For better view and understanding, the expected and predicted data will be ploted bellow.

In [None]:
import matplotlib.pyplot as plt

def plot_results(valid,predict):
    results = pd.DataFrame()
    results['target'] = valid
    results['predict'] = predict
    results.plot(figsize=(10,5))

In [None]:
plot_results(y_train, t)
plt.show()

In [None]:
plot_results(y_valid, v)

## Second Model (LightGBM)

This is an another try, using a more robust machine learning algorithm (LightGBM).

In [None]:
import lightgbm as lgb

model2 = lgb.LGBMRegressor(n_jobs=-1, random_state=11, learning_rate=.005, n_estimators=700);
model2.fit(feature_generation(x_train), y_train)

t = model2.predict(feature_generation(x_train))
v2 = model2.predict(feature_generation(x_valid))

print('Checking the model2 errors:')
print("model2 (train set error)=", calc_error(y_train, t))
print("model2 (dev set error)=", calc_error(y_valid, v2))

In [None]:
plot_results(y_train, t)

In [None]:
plot_results(y_valid, v2)

## Ensembling Models

In order to minimize possible overfitting, these two models will be ensembled.

In [None]:
def predict_ensemble(features, w=0.7):
    s1 = model1.predict(feature_generation(features))
    s2 = model2.predict(feature_generation(features))    
    return s1*(1. - w) + s2*w

In [None]:
ensemble = predict_ensemble(x_valid)
plot_results(y_valid, ensemble)
calc_error(y_valid, ensemble)

In [None]:
ensemble = predict_ensemble(x_test)
plot_results(y_test, ensemble)
calc_error(y_test, ensemble)

# 0.40791120181955176 | 0.1 , 0.7

## Predictions

Using the models generated before, follows the prediction of the number of cases for the next day (considering the last day of the dataset).

In [None]:
def predict_last_rec():
    last_rec = data.tail(1).copy()
    last_rec.drop('y', axis=1, inplace=True)
    next_day = (data.tail(1)['Date'].iloc[0] + dt.timedelta(1))
    print("Predicted new confirmed cases for", next_day.strftime('%m/%d/%Y') , ":", int(predict_ensemble(last_rec)))    

In [None]:
predict_last_rec()

Using the estimated values generated for the model for new cases and considering the rolling average for the other columns, here is the estimations for the next 2 weeks.

In [None]:
last_rec = data.tail(1).copy()
last_rec.drop('y', axis=1, inplace=True)    
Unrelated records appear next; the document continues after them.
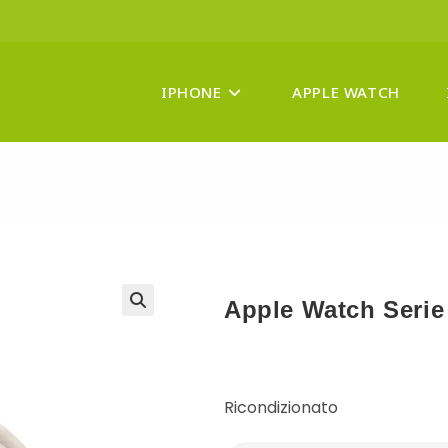
IPHONE
APPLE WATCH
Apple Watch Serie
Ricondizionato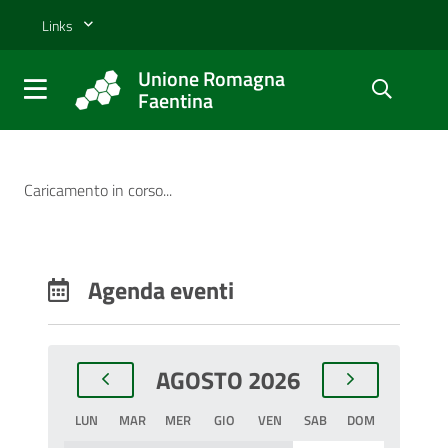
Salta al contenuto principale della pagina
Links
Unione Romagna
Faentina
Parte principale della pagina
Unione Romagna Faentina
Notizie in evidenza
Caricamento in corso...
Agenda eventi
AGOSTO 2026
LUN
MAR
MER
GIO
VEN
SAB
DOM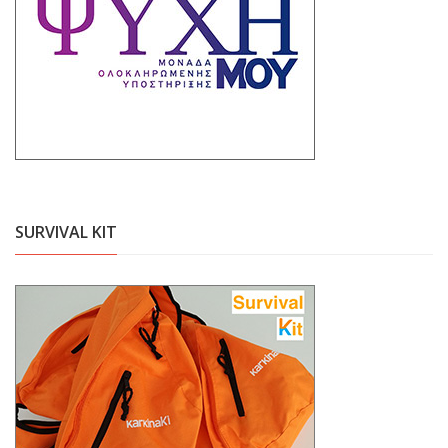
SURVIVAL KIT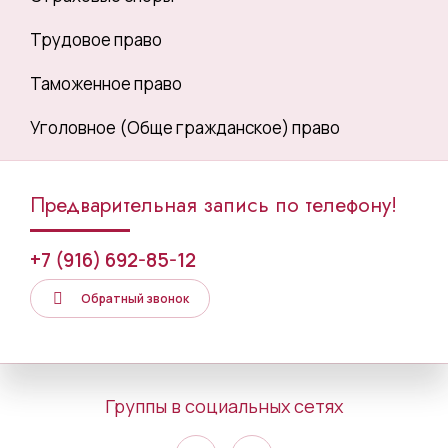
Трудовое право
Таможенное право
Уголовное (Обще гражданское) право
Предварительная запись по телефону!
+7 (916) 692-85-12
Обратный звонок
Группы в социальных сетях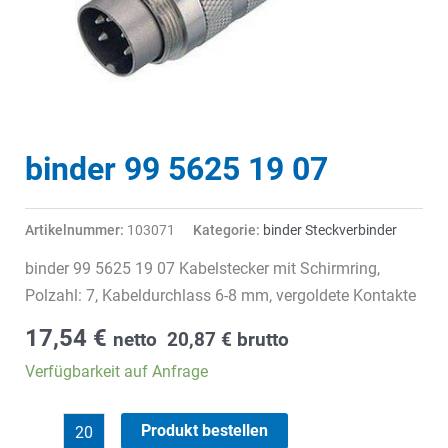
binder 99 5625 19 07
Artikelnummer:
103071
Kategorie:
binder Steckverbinder
binder 99 5625 19 07 Kabelstecker mit Schirmring,
Polzahl: 7, Kabeldurchlass 6-8 mm, vergoldete Kontakte
17,54
€
netto
20,87
€
brutto
Verfügbarkeit auf Anfrage
binder
Produkt bestellen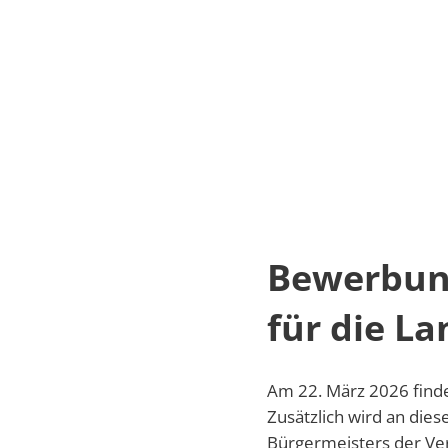
Aktuelles
Wahlen
Trinkwasserampel
Aktuelles
Wahlen
Wahlen24
Bewerbung al
Veranstaltungen
Bewerbung
Amtsblatt
für die L
Energieberatung
Am 22. März 2026 finde
Umweltschutz
Zusätzlich wird an die
Bürgermeisters der Ve
Klimaschutz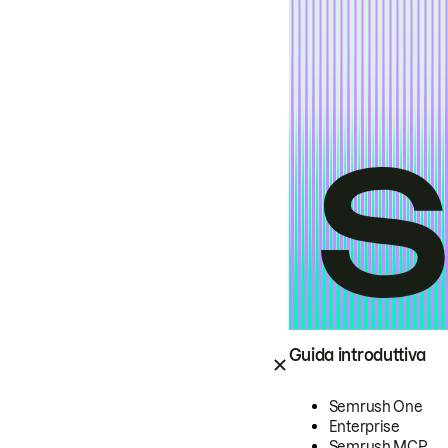
Guida introduttiva
Semrush One
Enterprise
Semrush MCP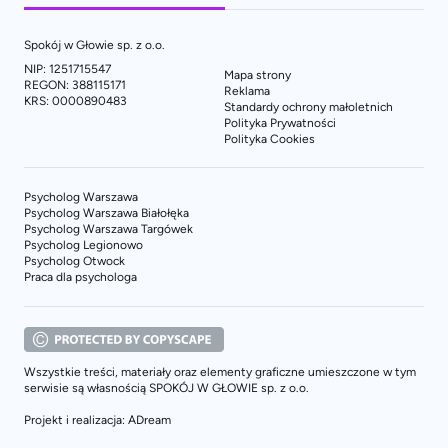
Spokój w Głowie sp. z o.o.
NIP: 1251715547
Mapa strony
REGON: 388115171
Reklama
KRS: 0000890483
Standardy ochrony małoletnich
Polityka Prywatności
Polityka Cookies
Psycholog Warszawa
Psycholog Warszawa Białołęka
Psycholog Warszawa Targówek
Psycholog Legionowo
Psycholog Otwock
Praca dla psychologa
Wszystkie treści, materiały oraz elementy graficzne umieszczone w tym
serwisie są własnością SPOKÓJ W GŁOWIE sp. z o.o.
Projekt i realizacja: ADream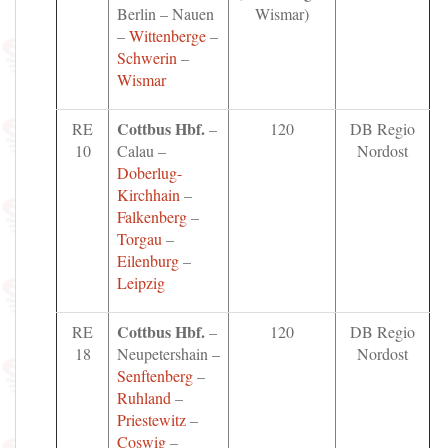
Berlin – Nauen
Wismar)
–
Wittenberge
–
Schwerin
–
Wismar
Cottbus Hbf.
RE
–
120
DB Regio
10
Calau –
Nordost
Doberlug-
Kirchhain
–
Falkenberg
–
Torgau
–
Eilenburg
–
Leipzig
Cottbus Hbf.
RE
–
120
DB Regio
18
Neupetershain –
Nordost
Senftenberg
–
Ruhland
–
Priestewitz
–
Coswig
–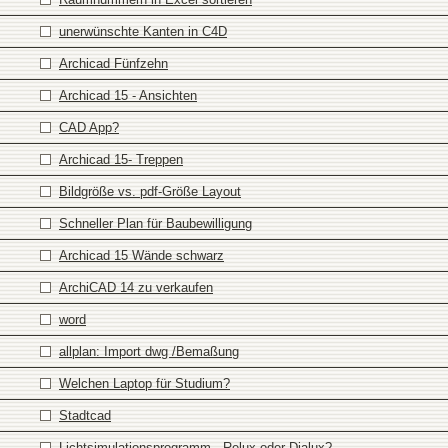
unerwünschte Kanten in C4D
Archicad Fünfzehn
Archicad 15 - Ansichten
CAD App?
Archicad 15- Treppen
Bildgröße vs. pdf-Größe Layout
Schneller Plan für Baubewilligung
Archicad 15 Wände schwarz
ArchiCAD 14 zu verkaufen
word
allplan: Import dwg /Bemaßung
Welchen Laptop für Studium?
Stadtcad
Lichtsimulationsprogramm - Relux oder Dialux?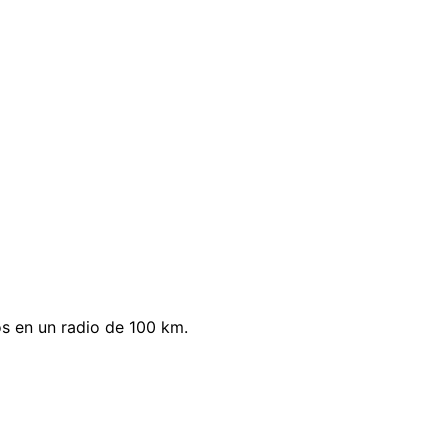
s en un radio de 100 km.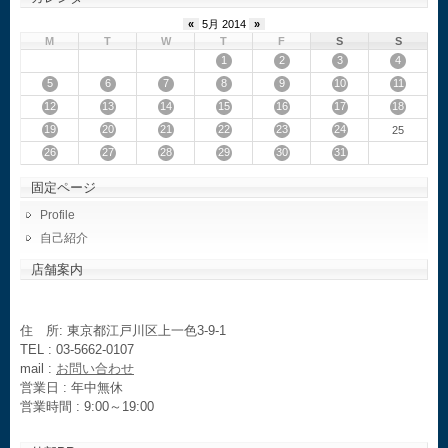
«
5月 2014
»
M
T
W
T
F
S
S
1
2
3
4
5
6
7
8
9
10
11
12
13
14
15
16
17
18
19
20
21
22
23
24
25
26
27
28
29
30
31
固定ページ
Profile
自己紹介
店舗案内
住 所: 東京都江戸川区上一色3-9-1
TEL : 03-5662-0107
mail :
お問い合わせ
営業日 : 年中無休
営業時間 : 9:00～19:00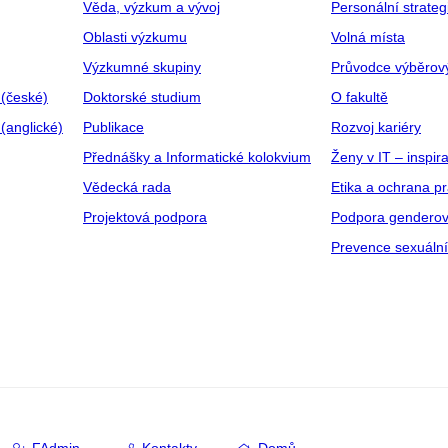
Věda, výzkum a vývoj
Personální strate
Oblasti výzkumu
Volná místa
Výzkumné skupiny
Průvodce výběrov
 (české)
Doktorské studium
O fakultě
(anglické)
Publikace
Rozvoj kariéry
Přednášky a Informatické kolokvium
Ženy v IT – inspira
Vědecká rada
Etika a ochrana p
Projektová podpora
Podpora genderov
Prevence sexuáln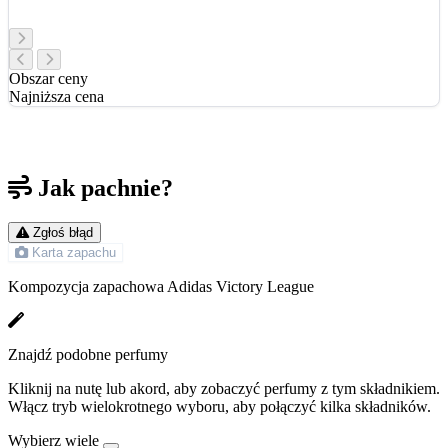
Obszar ceny
Najniższa cena
Jak pachnie?
Zgłoś błąd
Karta zapachu
Kompozycja zapachowa Adidas Victory League
Znajdź podobne perfumy
Kliknij na nutę lub akord, aby zobaczyć perfumy z tym składnikiem.
Włącz tryb wielokrotnego wyboru, aby połączyć kilka składników.
Wybierz wiele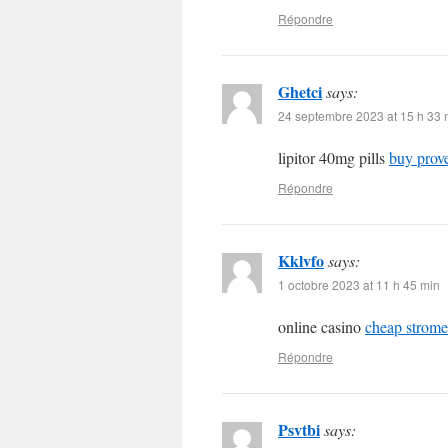
Répondre
Ghetci
says:
24 septembre 2023 at 15 h 33 
lipitor 40mg pills
buy prove
Répondre
Kklvfo
says:
1 octobre 2023 at 11 h 45 min
online casino
cheap strome
Répondre
Psvtbi
says:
data_estimated = data.copy()

#preds = []
#next_dates = []
#preds.columns = data.columns

for _ in range(1,14):
    next_day = (last_rec['Date'].iloc[0] + dt.timedelta(1))
    #next_dates.append(next_day)
    next_newcases = int(predict_ensemble(last_rec))    
    
    print("Predicted new confirmed cases for", next_day.strftime('%m/%d/%Y') , ":", int(predict_ensemble(last_rec)))    
    
    last_rec['Date'] = next_day
    last_rec['NewCases'] = next_newcases
    last_rec['Confirmed'] = last_rec['Confirmed'] + next_newcases
    last_rec['Notifications'] = last_rec['Notifications'] + next_newcases
    
    # estimate other fields
    newdeaths = int(data['NewDeaths'].tail(7).mean())
    last_rec['NewDeaths'] = newdeaths
    
    newurc = data['URCOccupancy'].tail(7).mean()
    last_rec['URCOccupancy'] = newurc
    
    data_estimated = data_estimated.append(last_rec)
    
    #preds.append(next_newcases)

In [None]:
data_estimated.tail(15)

In [None]:
last_dataset_date = data.tail(1).iloc[0, 0]

ax = data_estimated[data_estimated['Date'] <= last_dataset_date].plot(x='Date',
                                                                            y='NewCases',
                                                                            figsize=(15,10),
                                                                            ylabel='Confirmed Cases',
                                                                            title='COVID Confirmed Cases - Actual vs Predictions')
data_estimated[data_estimated['Date'] >= last_dataset_date].plot(x='Date', y='NewCases', ax=ax)
ax.legend(['Actual', 'Predictions'])
plt.show()

## Conclusions

* The model captured well the pattern of the time series, where working days always have more cases then weekends. This happens because the laboratories that process the results doesn't work on weekends.
* The estimations of new cases are strongly influenced by the deaths and weekday. Therefore, another strategy has to be taken, using direct or native methods.